The moça branca stingless bee is known by the Latin name of Frieseomelitta doederleini. In scientific terms, native bees are known as meliponids. They belong to the order Hymenoptera and the subfamily Meliponinae. In scientific terms, native bees are known as meliponids. They are also known as native social bees and are stingless, as their sting has atrophied. They are also known as indigenous bees. They make their nests in tree trunks, cracks in rocks or in the ground, or hanging from branches. The honeycomb is laid horizontally and the bees deposit pollen mixed with honey. The males are expelled from the colony after they impregnate the queen.
According to field studies and evidence, the moça branca bee is not the most commonly kept species in local beekeeping. However, one characteristic of this species is that it accumulates large quantities of resin and pollen, providing an interesting alternative for propolis production and in the use of pollination programs for certain crops. The bee produces a clear, delicately perfumed honey that is highly prized but produced in small quantities.
Around 193 species of bees, belonging to 79 genera, have been recorded in the Caatinga. The Brazilian Caatinga, which covers approximately 11% of the country, is found in the states of Ceará, Rio Grande do Norte, Paraíba, Pernambuco, Sergipe, Alagoas, Bahia, south and east Piauí and northern Minas Gerais. The Caatinga is semi-arid, flat and rocky, though relatively fertile. The biome is rich in genetic resources, given its high level of biodiversity. Some Caatinga plants, such as cacti, provide water while others have their roots practically on the surface of the ground to maximize rainwater absorption.
Indiscriminate tree felling, affecting tress such as the imburana, catingueira, angico and baraúna, which native bees use as nesting sites, threatens the survival of this species. Also a factor is the lack of trees with blossom to sustain the bees in the dry season, such as the angico, aroeira, cashew tree, Brazil plum, carnauba palm and juazeiro.
According to records, in addition to Bahia, the moça branca bee is also found in the states of Ceará, Maranhão, Mato Grosso, Minas Gerais, Paraíba, Pernambuco, Piauí and Rio Grande do Norte. Rational beekeeping of the moça branca has been identified in the region of Piemonte da Diamantina, where young people from the municipalities of Capim Grosso, Várzea da Roça and Quixabeira were interviewed.

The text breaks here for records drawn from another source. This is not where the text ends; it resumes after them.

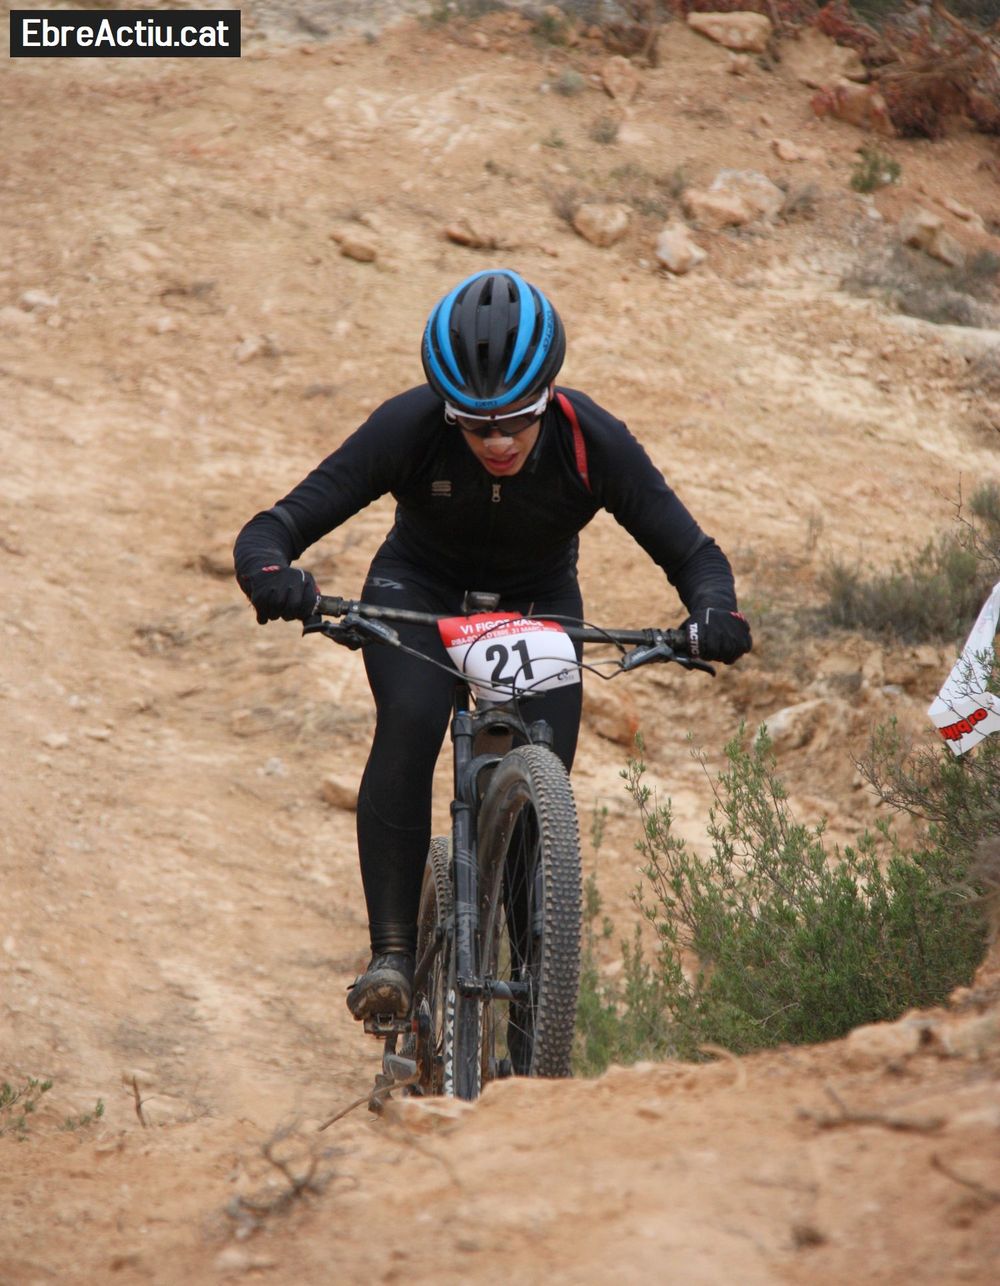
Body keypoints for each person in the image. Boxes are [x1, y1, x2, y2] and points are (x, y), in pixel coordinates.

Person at [234, 268, 751, 1021]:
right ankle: (392, 958)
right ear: (448, 412)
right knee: (411, 721)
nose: (498, 440)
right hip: (418, 591)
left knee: (540, 775)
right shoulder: (411, 426)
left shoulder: (592, 440)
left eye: (517, 420)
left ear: (548, 396)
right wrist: (271, 573)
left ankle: (534, 1010)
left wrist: (714, 610)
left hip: (537, 602)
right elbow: (275, 526)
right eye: (476, 427)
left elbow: (694, 554)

Information about this is lacking, particularly due to the major impact that drought has had on the Caatinga biome in recent years. However, even today in the semi-arid regions of Brazil, stingless bees are kept on an artisanal basis by farmers, in management systems based on popular knowledge and local traditions. The bees are kept in beehives, clay pots and rustic wooden hives. The honey is mainly for family consumption or used for medicinal purposes.

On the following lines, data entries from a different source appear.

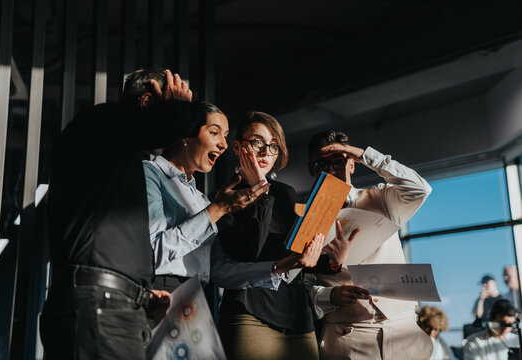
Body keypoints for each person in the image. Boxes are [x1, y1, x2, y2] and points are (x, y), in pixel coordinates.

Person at [40, 69, 197, 360]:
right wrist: (179, 109)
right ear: (147, 100)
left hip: (112, 307)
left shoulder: (116, 161)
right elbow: (172, 125)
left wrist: (140, 295)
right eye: (167, 99)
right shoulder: (97, 123)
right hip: (99, 307)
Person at [213, 112, 362, 360]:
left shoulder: (286, 193)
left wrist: (333, 259)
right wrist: (258, 190)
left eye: (272, 146)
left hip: (297, 317)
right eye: (257, 142)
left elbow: (297, 256)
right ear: (238, 147)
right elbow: (248, 252)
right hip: (250, 313)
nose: (264, 152)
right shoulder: (222, 197)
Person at [143, 104, 325, 294]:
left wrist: (279, 267)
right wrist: (217, 209)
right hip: (157, 287)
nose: (223, 145)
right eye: (214, 132)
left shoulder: (201, 199)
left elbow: (220, 270)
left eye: (225, 136)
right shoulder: (150, 173)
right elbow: (152, 251)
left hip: (194, 294)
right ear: (186, 134)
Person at [305, 130, 434, 360]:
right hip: (348, 336)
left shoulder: (382, 199)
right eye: (320, 164)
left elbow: (420, 189)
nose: (330, 170)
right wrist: (330, 295)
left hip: (404, 331)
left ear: (351, 164)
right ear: (311, 169)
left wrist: (365, 155)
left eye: (337, 162)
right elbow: (299, 287)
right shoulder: (304, 221)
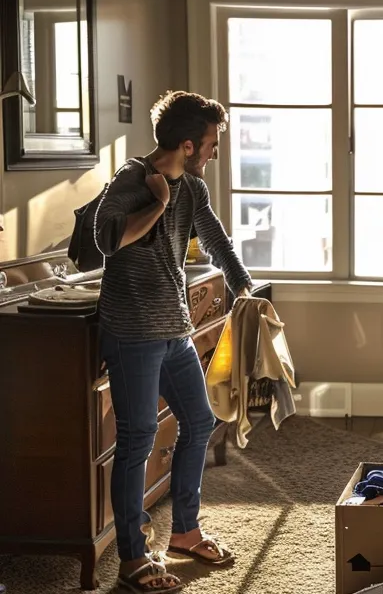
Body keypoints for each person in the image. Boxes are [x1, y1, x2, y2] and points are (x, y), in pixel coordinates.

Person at [95, 90, 253, 593]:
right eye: (211, 143)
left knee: (200, 420)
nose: (214, 152)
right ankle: (132, 556)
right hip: (132, 331)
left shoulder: (194, 188)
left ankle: (184, 531)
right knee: (138, 438)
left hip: (173, 328)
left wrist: (244, 287)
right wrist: (159, 203)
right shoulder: (133, 179)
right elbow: (105, 239)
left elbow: (215, 239)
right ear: (187, 145)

In a good blooming season the moça branca bee can produce one liter of honey per year. Family consumption. The native bees of Brazil are facing the following threats: deforestation and forest burning: the bees live in hollows in trees, which are being destroyed by deforestation; honey extractivism: "meleiros" harvest the honey, in the natural habitat, and then leave the hives on the ground, which are later destroyed by ants; insecticides and pesticides; attacks by spiders, ants, birds, reptiles, toads, wasps, moths and even by larger bees, among many other predators. Climate change, causing prolonged dry spells, has also led to a decline of the species, particularly in recent years in the semi-arid regions of Brasil.